Non è un pianto greco, ma una fotografia di quanto serve. Il piano di competitività regionale è scritto con la concordia istituzionale delle parti sociali, e con la partecipazione dei settori produttivi: «Abbiamo chiesto che cosa servisse, affinché la modulazione del piano, finanziato dai fondi europei e con una parte dell’avanzo di Finpiemonte, fosse correlata ai reali bisogni. A febbraio lo presenteremo: il nostro progetto è quello di sottoscriverlo categoria per categoria, insieme. Noi ci siamo ma Roma faccia la sua parte». Al piano, sembravano destinati 150 milioni, «per poi scoprire che la somma era per tutta Italia e non per il Piemonte; di quale sia la quota a noi destinata non abbiamo notizie».

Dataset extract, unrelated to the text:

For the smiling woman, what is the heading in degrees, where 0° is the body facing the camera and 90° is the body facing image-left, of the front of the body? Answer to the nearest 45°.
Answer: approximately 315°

Perplesse le opposizioni in aula. Raffaele Gallo, intervenuto per il Partito Democratico, sottolinea «siamo favorevoli all’approvazione del documento che dichiara la calamità occupazionale in Piemonte ma non è chiaro quale sia il Piano Competitività tanto annunciato, né quali siano le linee guida individuate dalla Giunta per il mondo delle imprese e per proteggere le famiglie». Gallo guarda inoltre a una crisi globale dai forti impatti sull’export «uno dei settori sui quali si fonda l’economia piemontese. I venti di guerra toccheranno un driver fondamentale per lo sviluppo, quello dell’energia. La frenata economica di Germania e Cina avrà conseguenze anche per il nostro Paese. Ci troviamo di fronte a sfide come quella della robotica e dell’intelligenza artificiale che comporteranno cambiamenti importanti. Dobbiamo affrontare tutto questo con un piano complessivo che comprenda politica industriale, ma anche un welfare che fornisca risposte a chi perde il lavoro e ai piccoli imprenditori in crisi».

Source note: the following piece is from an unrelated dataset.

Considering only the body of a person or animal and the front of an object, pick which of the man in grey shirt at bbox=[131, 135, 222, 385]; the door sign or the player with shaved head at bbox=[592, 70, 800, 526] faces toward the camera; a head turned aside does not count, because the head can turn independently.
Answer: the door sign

Non si può parlare di occupazione senza parlare di salari e condizione di lavoro secondo Marco Grimaldi, di Liberi Uguali e Verdi, che richiamandosi alla similitudine con la calamità naturale, evidenzia «come per fermare i cambiamenti climatici non serva maledire madre natura; pensiamo che l’emergenza occupazionale e quella climatica e ambientale dipendano da fattori umani e sono inscindibili. Bisogna che ci siano chiare le origini del dumping salariale e delle delocalizzazioni: il profitto ad ogni costo. A differenza di altre crisi occupazionali, quella che viviamo ora si lega indubbiamente alla necessità di una riconversione ecologica dell’economia».
Sul palcoscenico occupazionale del Piemonte non può non pesare l’accordo FCA Peugeot, sul quale Cirio ha relazionato in aula annunciando, per la prima decade di febbraio, un incontro con Fca nel quale l’azienda illustrerà quelli che sono gli sviluppi dell’accordo che si articolerà nei prossimi quindici mesi e che dovrà confermare i cinque miliardi di investimenti che Fca si è assunta l’onere di impegnare con un cronoprogramma che terminerà nel 2022: «sarà il terzo gruppo mondiale come fatturato del settore, farà i suoi studi sulla guida intelligente, l’elettrico, possiamo contare sul grande valore aggiunto rappresentato dal Politecnico e dall’Università».
E a margine, Cirio commenta «la voglia di autonomia di una regione dipende anche dal fatto che ogni anno vengono versati 10 miliardi in più di quello che ricevi, e hai promesse ma non stanziamenti: a fronte di questo il desiderio di autonomia cresce ogni giorno di più».